→ Stored data entries:
========
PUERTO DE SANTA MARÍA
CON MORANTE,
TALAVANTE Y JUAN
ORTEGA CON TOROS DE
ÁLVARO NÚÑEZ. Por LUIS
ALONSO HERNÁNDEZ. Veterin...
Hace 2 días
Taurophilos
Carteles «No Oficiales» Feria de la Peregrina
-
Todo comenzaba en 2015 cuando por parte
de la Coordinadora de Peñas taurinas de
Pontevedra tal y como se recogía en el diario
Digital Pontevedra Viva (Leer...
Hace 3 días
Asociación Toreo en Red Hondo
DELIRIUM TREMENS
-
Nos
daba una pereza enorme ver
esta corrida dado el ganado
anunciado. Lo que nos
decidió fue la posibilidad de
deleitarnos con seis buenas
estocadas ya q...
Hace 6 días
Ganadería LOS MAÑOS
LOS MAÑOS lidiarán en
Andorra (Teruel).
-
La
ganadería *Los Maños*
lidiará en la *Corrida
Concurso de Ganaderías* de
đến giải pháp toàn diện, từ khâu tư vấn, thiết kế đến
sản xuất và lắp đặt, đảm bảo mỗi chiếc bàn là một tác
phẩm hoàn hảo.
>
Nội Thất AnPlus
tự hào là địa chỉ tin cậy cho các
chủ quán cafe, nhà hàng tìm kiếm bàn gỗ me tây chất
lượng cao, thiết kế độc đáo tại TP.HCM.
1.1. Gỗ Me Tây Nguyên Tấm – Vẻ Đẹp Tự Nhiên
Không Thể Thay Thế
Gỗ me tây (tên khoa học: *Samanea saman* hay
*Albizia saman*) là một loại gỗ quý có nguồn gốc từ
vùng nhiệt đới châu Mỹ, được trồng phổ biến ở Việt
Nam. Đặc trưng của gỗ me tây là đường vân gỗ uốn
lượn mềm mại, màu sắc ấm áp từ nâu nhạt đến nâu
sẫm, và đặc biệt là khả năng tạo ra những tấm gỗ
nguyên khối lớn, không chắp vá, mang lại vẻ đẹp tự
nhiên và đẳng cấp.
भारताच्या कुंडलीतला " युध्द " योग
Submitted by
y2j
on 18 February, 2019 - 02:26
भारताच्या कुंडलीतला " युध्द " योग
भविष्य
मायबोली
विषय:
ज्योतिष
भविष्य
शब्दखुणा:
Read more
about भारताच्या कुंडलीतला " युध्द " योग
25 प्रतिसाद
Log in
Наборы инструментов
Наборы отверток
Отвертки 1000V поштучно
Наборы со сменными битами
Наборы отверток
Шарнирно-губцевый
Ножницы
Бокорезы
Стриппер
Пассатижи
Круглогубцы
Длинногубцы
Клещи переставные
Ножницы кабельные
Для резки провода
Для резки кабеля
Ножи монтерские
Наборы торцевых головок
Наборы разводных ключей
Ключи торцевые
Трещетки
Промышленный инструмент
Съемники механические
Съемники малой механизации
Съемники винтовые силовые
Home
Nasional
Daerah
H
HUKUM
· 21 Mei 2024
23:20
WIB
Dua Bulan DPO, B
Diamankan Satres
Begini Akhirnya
========
→ What is required:
Change "Feria de la Peregrina" to "Feria de San Isidro" in the part that opens at the start of the items and closes with the line containing "Pontevedra tal y como se recogía en el diario", and give those lines again with nothing else altered.

→ Exercise solution:
PUERTO DE SANTA MARÍA
CON MORANTE,
TALAVANTE Y JUAN
ORTEGA CON TOROS DE
ÁLVARO NÚÑEZ. Por LUIS
ALONSO HERNÁNDEZ. Veterin...
Hace 2 días
Taurophilos
Carteles «No Oficiales» Feria de San Isidro
-
Todo comenzaba en 2015 cuando por parte
de la Coordinadora de Peñas taurinas de
Pontevedra tal y como se recogía en el diario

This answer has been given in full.